====== INFORMATION SHOWN

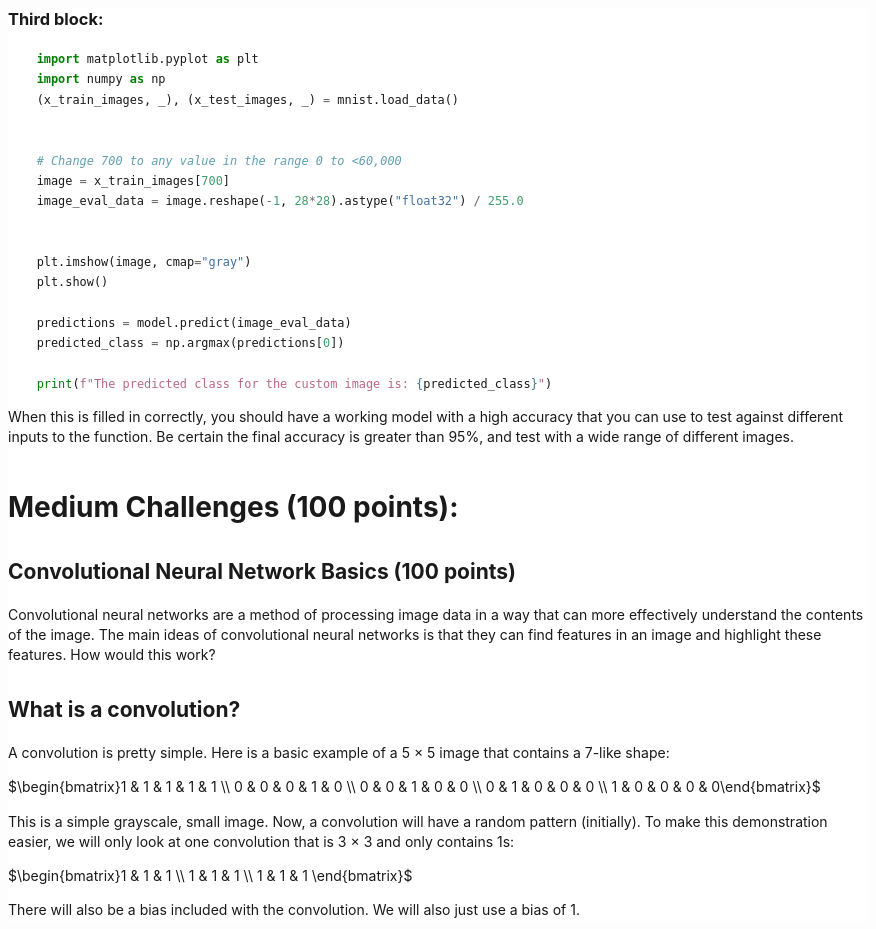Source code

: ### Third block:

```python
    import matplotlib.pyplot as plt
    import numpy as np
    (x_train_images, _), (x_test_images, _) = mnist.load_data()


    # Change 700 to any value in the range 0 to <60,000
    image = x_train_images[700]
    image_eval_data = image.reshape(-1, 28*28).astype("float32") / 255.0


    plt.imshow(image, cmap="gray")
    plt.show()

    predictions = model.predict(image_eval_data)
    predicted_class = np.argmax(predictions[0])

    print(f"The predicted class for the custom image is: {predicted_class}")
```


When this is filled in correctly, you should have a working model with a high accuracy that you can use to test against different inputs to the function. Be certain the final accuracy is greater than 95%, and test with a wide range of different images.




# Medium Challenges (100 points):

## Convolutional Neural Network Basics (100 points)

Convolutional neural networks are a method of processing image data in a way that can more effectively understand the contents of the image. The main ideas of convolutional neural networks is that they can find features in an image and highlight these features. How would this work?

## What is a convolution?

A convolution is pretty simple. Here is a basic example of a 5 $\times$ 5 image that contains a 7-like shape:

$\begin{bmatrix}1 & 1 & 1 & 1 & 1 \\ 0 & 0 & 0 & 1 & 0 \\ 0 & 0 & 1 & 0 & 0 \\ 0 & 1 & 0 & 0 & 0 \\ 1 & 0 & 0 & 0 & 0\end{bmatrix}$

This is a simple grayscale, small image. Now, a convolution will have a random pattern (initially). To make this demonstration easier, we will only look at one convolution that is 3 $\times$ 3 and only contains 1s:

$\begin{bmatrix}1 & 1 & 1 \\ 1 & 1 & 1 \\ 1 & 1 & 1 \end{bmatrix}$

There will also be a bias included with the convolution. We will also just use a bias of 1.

============
====== INFORMATION SHOWN

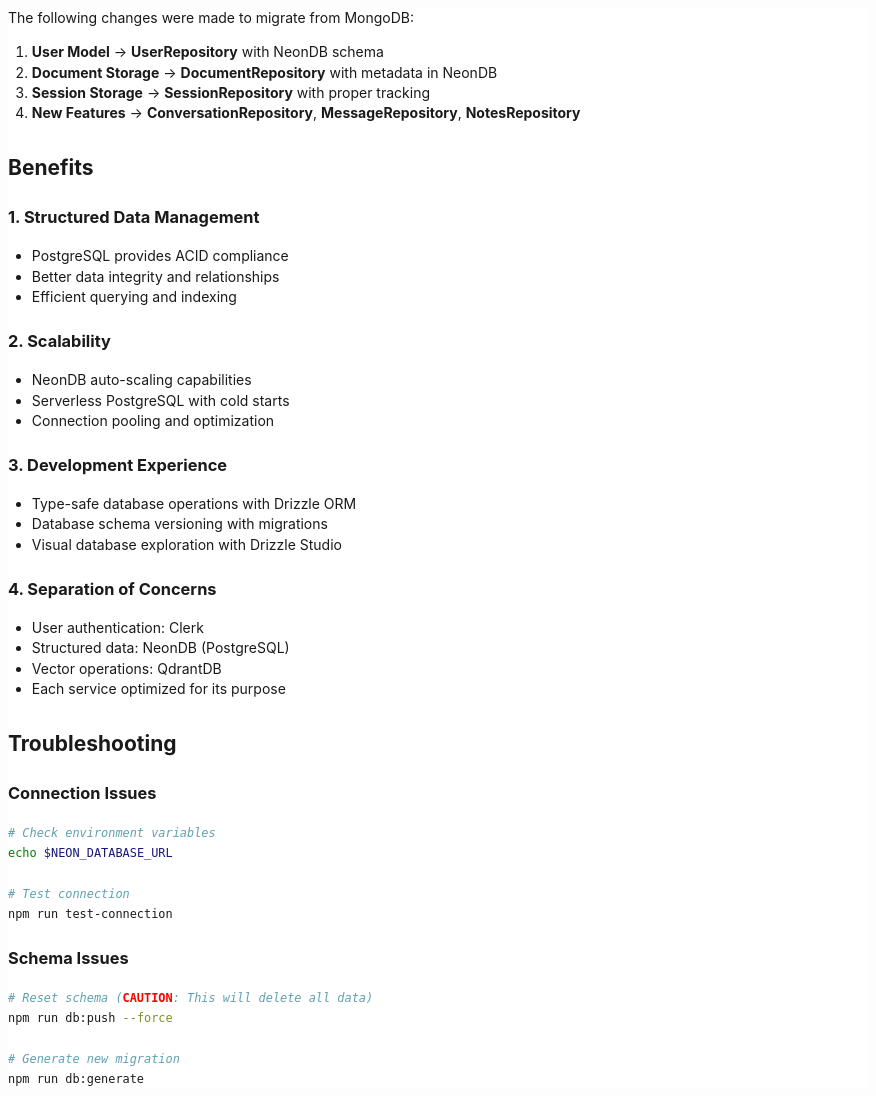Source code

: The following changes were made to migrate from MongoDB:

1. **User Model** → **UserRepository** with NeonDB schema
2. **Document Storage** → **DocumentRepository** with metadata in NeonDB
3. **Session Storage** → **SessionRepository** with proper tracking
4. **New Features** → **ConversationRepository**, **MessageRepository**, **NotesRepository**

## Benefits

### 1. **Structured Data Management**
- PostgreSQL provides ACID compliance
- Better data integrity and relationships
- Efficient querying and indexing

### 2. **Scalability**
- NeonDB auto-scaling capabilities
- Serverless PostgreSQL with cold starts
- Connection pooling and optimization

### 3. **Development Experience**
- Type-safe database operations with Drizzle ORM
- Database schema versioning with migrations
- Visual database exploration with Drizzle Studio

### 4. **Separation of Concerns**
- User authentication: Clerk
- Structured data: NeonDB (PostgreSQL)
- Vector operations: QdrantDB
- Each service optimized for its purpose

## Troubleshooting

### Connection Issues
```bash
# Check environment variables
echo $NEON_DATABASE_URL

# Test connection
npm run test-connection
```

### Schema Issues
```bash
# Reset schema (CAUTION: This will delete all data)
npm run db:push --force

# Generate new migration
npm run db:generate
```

============
====== INFORMATION SHOWN

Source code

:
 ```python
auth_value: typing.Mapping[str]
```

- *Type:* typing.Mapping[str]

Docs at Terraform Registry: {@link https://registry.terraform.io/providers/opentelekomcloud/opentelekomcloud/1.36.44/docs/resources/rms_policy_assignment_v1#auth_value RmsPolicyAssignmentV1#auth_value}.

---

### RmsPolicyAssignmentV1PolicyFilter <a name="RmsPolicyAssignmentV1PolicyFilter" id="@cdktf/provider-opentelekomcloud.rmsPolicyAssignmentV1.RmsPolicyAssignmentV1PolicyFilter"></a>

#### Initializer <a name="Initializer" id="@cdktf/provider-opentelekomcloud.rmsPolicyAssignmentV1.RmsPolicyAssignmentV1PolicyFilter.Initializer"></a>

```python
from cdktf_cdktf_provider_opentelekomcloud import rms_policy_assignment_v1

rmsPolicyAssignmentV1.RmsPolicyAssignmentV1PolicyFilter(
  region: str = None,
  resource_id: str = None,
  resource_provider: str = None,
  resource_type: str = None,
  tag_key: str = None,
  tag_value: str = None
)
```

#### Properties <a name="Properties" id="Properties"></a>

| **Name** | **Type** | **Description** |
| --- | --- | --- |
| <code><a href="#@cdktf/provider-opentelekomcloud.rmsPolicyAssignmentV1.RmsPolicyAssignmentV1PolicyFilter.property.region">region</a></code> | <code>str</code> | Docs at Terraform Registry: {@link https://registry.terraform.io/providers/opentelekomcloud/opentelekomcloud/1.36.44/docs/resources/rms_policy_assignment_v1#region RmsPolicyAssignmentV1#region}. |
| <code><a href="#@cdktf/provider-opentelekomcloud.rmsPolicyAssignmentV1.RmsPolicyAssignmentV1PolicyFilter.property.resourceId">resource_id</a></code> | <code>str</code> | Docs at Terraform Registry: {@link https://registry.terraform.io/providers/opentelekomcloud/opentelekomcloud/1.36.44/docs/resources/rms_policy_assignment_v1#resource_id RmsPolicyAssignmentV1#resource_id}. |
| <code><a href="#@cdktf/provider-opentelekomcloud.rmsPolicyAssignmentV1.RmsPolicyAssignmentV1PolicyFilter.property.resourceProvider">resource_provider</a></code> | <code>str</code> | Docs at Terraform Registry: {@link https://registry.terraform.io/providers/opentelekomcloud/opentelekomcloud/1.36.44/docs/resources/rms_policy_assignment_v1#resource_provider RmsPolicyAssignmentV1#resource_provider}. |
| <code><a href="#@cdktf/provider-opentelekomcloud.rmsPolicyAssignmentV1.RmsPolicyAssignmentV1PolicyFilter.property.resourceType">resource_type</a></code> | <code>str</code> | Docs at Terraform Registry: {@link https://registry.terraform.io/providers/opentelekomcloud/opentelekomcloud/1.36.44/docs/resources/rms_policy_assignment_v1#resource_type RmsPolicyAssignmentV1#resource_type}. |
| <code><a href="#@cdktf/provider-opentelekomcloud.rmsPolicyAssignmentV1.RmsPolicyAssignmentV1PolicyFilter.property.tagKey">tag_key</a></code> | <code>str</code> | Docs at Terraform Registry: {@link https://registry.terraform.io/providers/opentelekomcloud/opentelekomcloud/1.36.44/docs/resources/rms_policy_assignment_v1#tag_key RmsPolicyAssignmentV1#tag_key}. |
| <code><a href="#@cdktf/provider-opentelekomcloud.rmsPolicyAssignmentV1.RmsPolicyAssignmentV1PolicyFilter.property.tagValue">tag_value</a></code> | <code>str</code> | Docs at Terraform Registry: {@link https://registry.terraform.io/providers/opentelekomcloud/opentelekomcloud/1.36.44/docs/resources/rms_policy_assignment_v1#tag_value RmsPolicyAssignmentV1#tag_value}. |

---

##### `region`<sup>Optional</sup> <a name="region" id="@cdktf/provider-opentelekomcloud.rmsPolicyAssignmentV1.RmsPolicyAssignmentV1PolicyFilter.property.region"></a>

============

Please show the lines in the entries above that hold the string "User".

PROBLEM SOLUTION
1. **User Model** → **UserRepository** with NeonDB schema
- User authentication: Clerk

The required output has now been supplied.